Lizbeth Mitty

“Acutely observed, remembered and then re-imagined, these futuristic scenes are not so much renditions of a specific location as they are dizzying translations in paint of Mitty’s wonderment at the endless variety of visual information offered up by her subjects.”
– Art in America, January 2006

Lizbeth Mitty was born in New York to a family of artists, inventors, and actors. Her work, as described by New York Times critic Ken Johnson, is a combination of “painterly verve and hellish beauty — and is particularly concerned with examining and amplifying the intrinsic abstract beauty of deteriorating or overlooked corners of urban architecture, waterways and infrastructure.”

Mitty is fearless when she paints – all heart and hand – she loses herself to find herself – creating a map – a trail, an architecture for us to find our own way though her beautiful swoops, paint-filled valleys of ruins and blazing skies.

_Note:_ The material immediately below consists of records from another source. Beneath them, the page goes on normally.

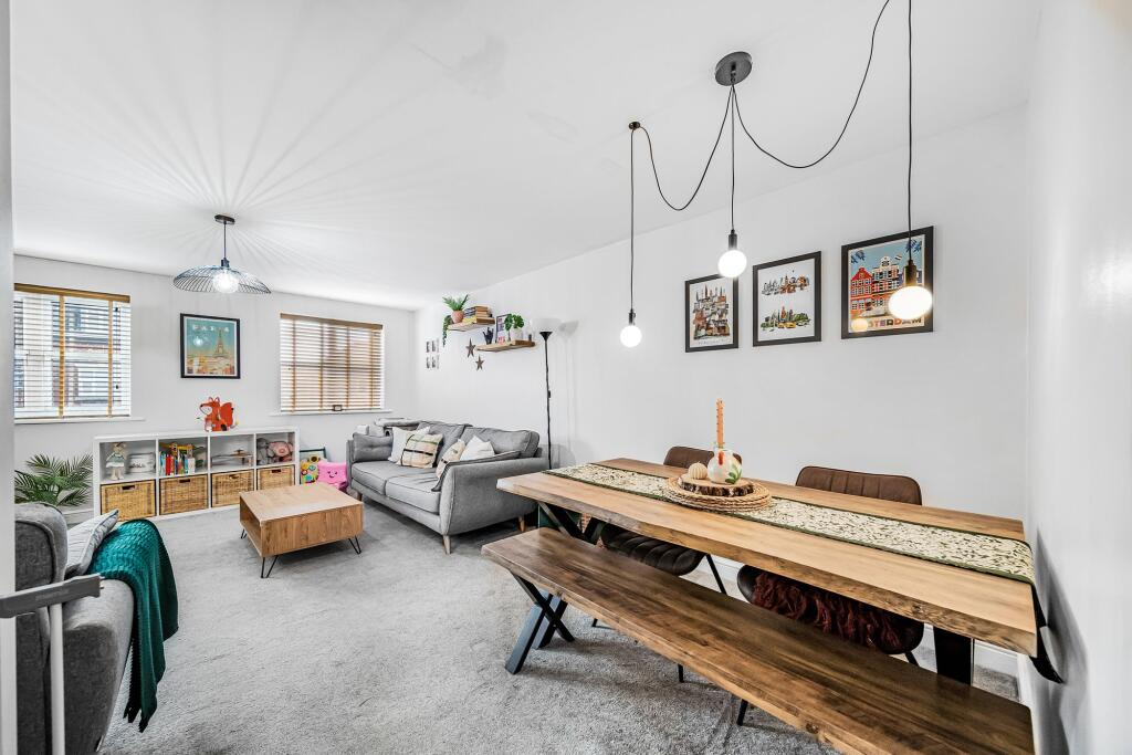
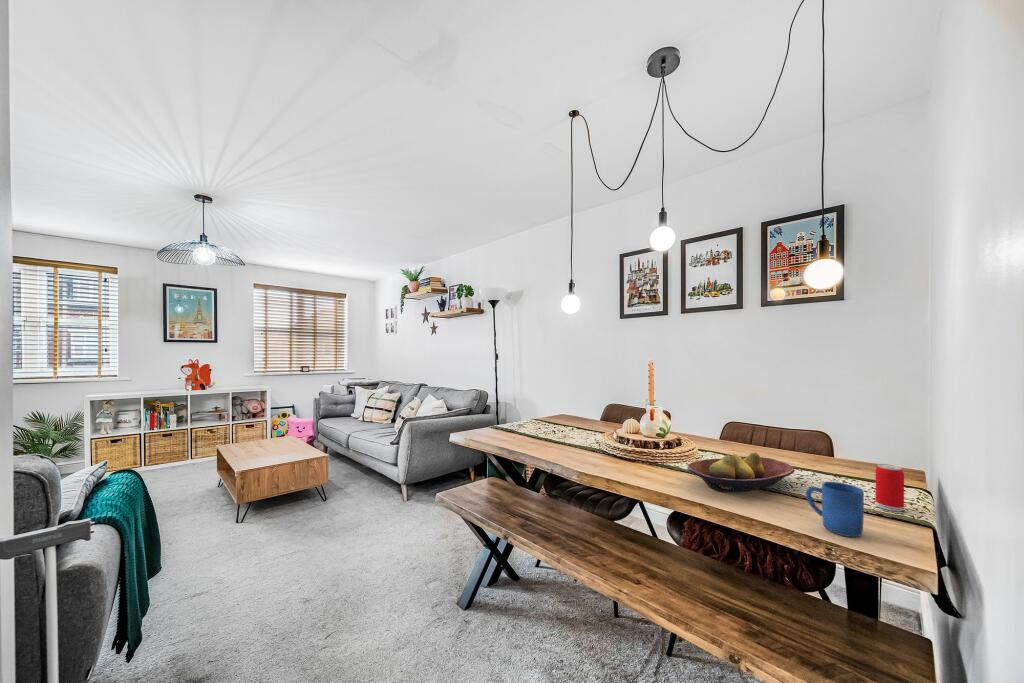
+ beverage can [874,463,905,512]
+ mug [805,481,865,538]
+ fruit bowl [686,451,796,493]
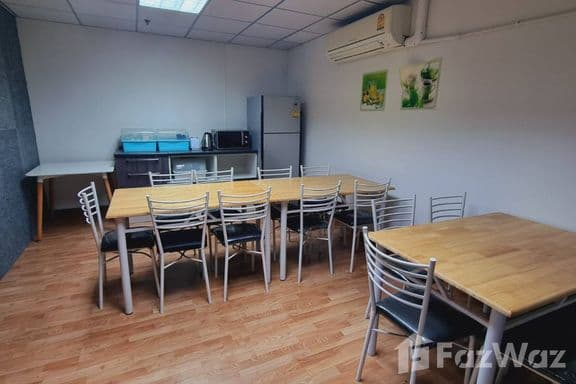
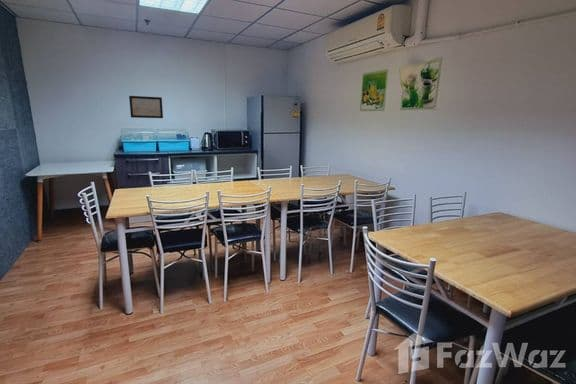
+ wall art [128,95,164,119]
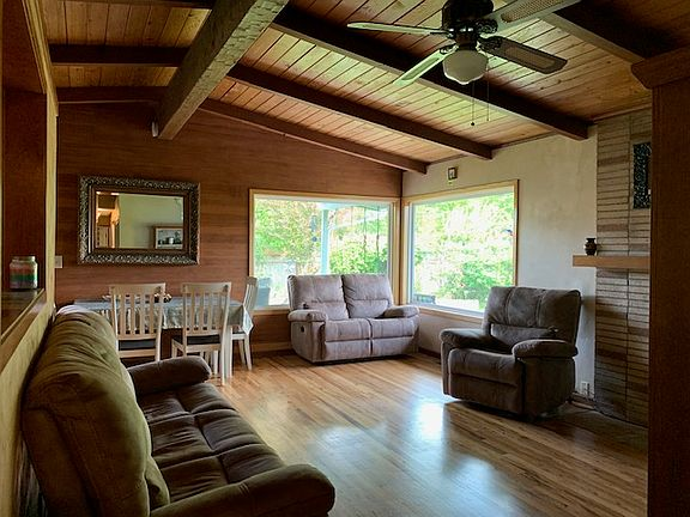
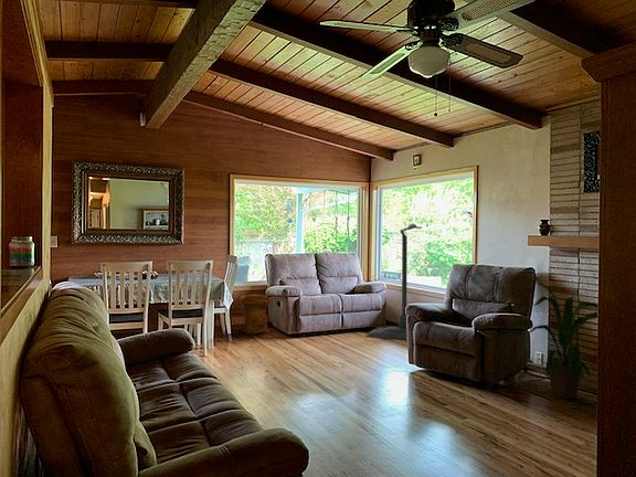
+ street lamp [364,222,423,340]
+ woven basket [239,294,273,335]
+ house plant [521,282,598,400]
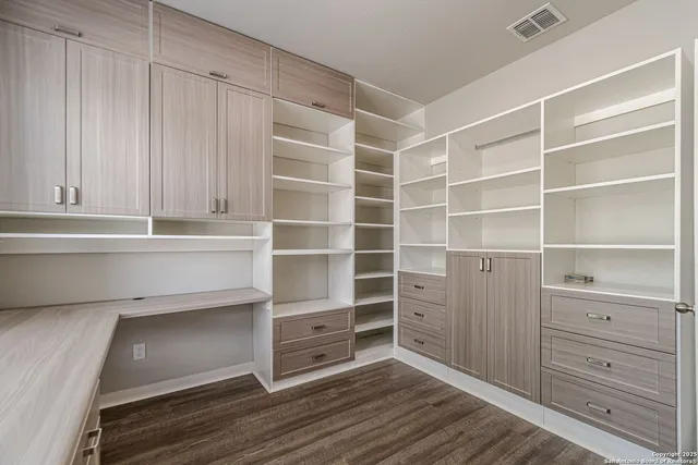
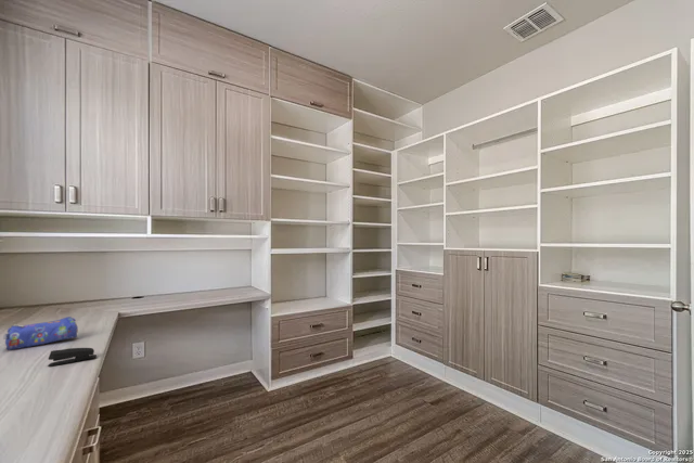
+ pencil case [2,316,79,351]
+ stapler [47,347,98,368]
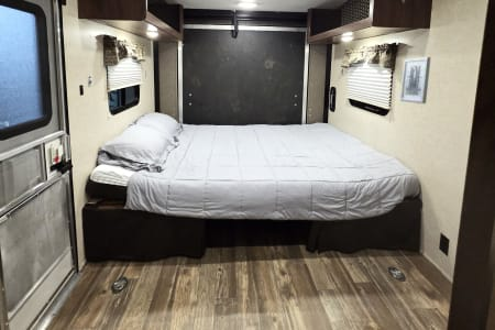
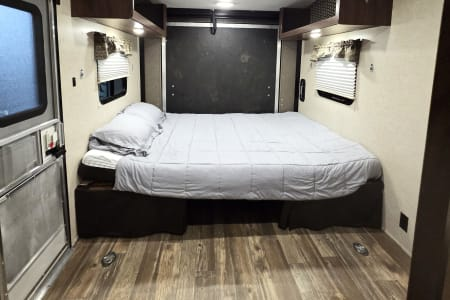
- wall art [399,56,432,105]
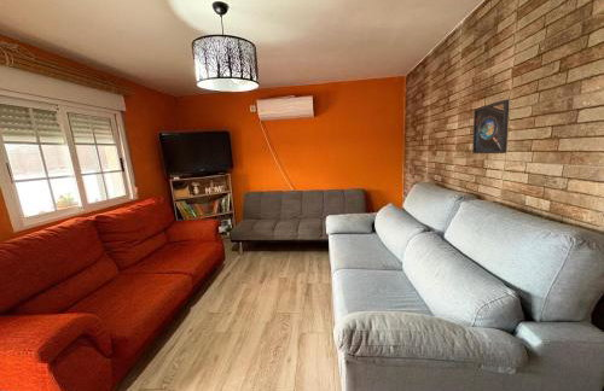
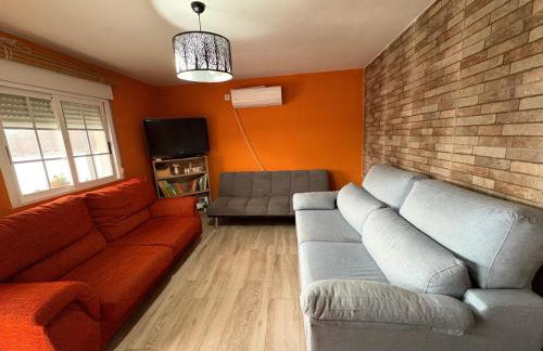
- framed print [471,99,511,154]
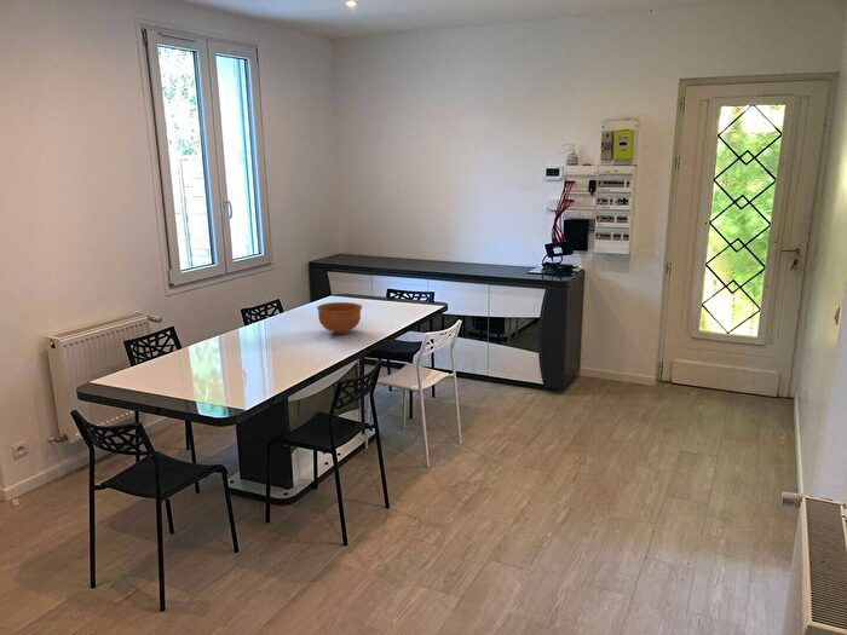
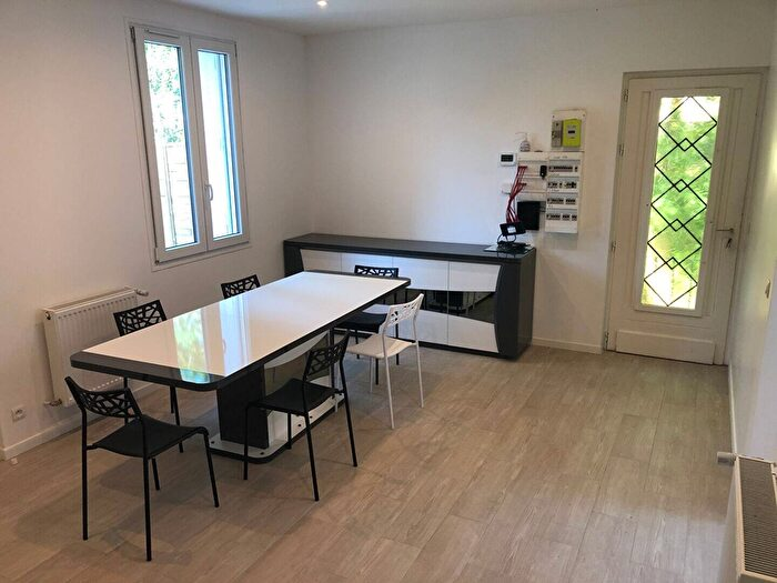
- bowl [316,301,363,335]
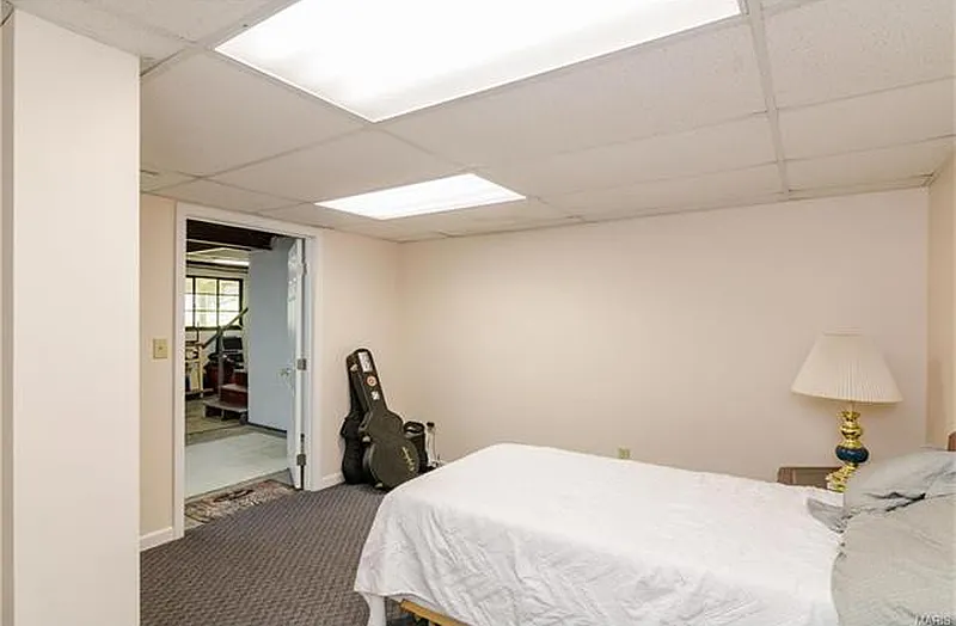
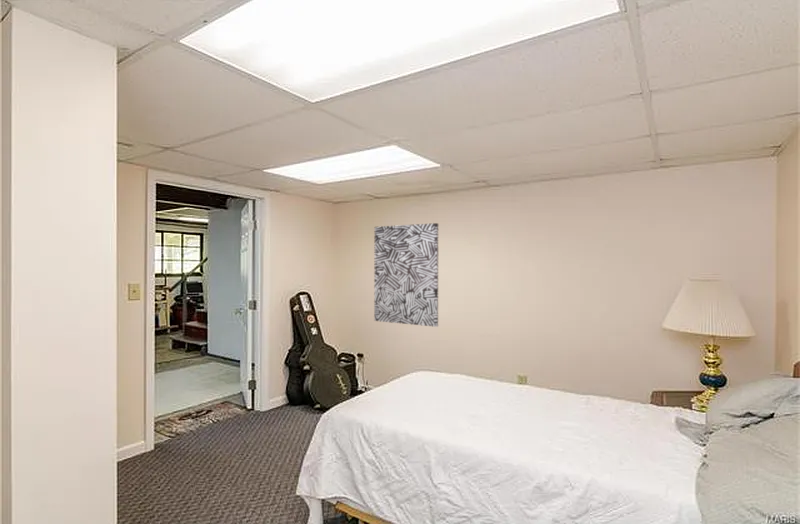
+ wall art [373,222,439,328]
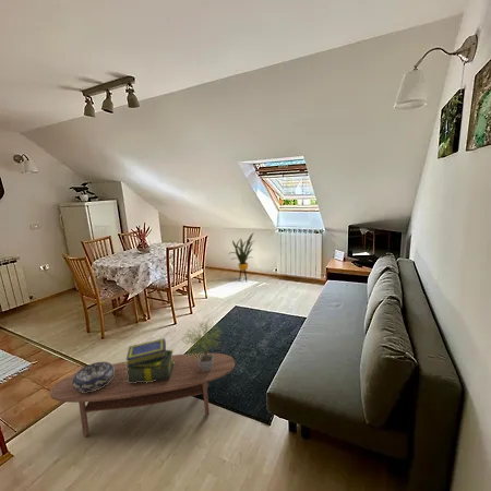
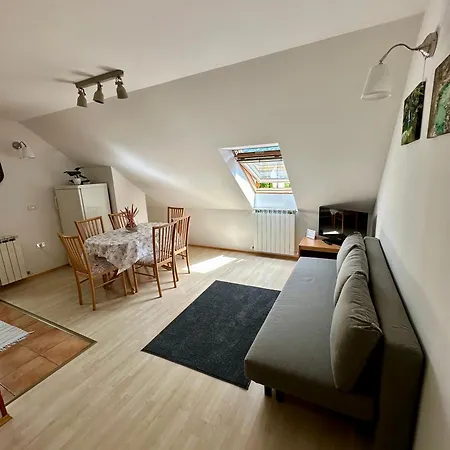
- stack of books [124,337,175,383]
- house plant [228,231,258,283]
- coffee table [49,351,236,438]
- decorative bowl [72,361,115,393]
- potted plant [181,318,224,371]
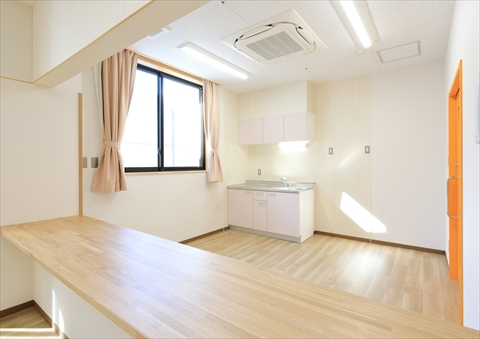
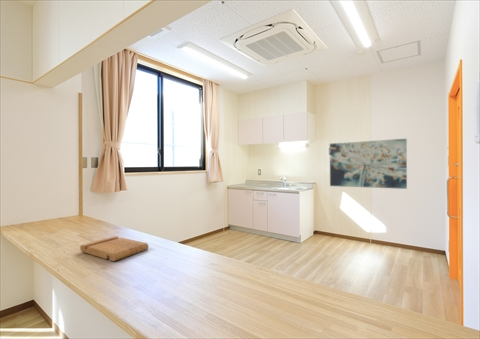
+ cutting board [79,235,149,262]
+ wall art [329,138,408,190]
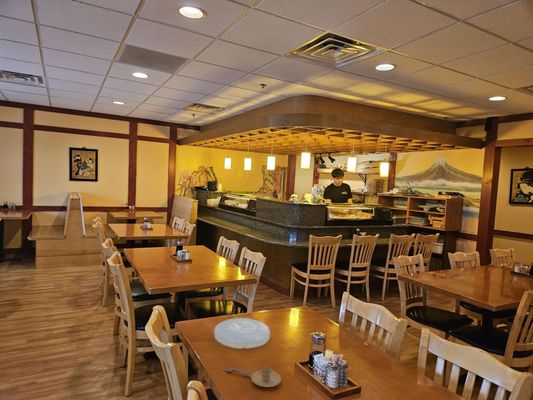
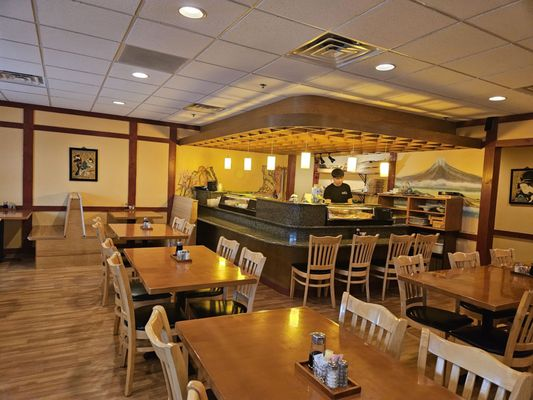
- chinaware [223,366,282,388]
- plate [213,317,271,350]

She has been exhibiting in galleries and museums in both the US and abroad and is held in numerous private and public collections since 1982. Her work can be found in the collections of The Metropolitan Museum of Art, The US State Department and Trierenberg Holdings AG (Austria). She is a recipient of the Adolph and Esther Gottlieb Grant, among others and has received an MFA from the University of Wisconsin, Madison.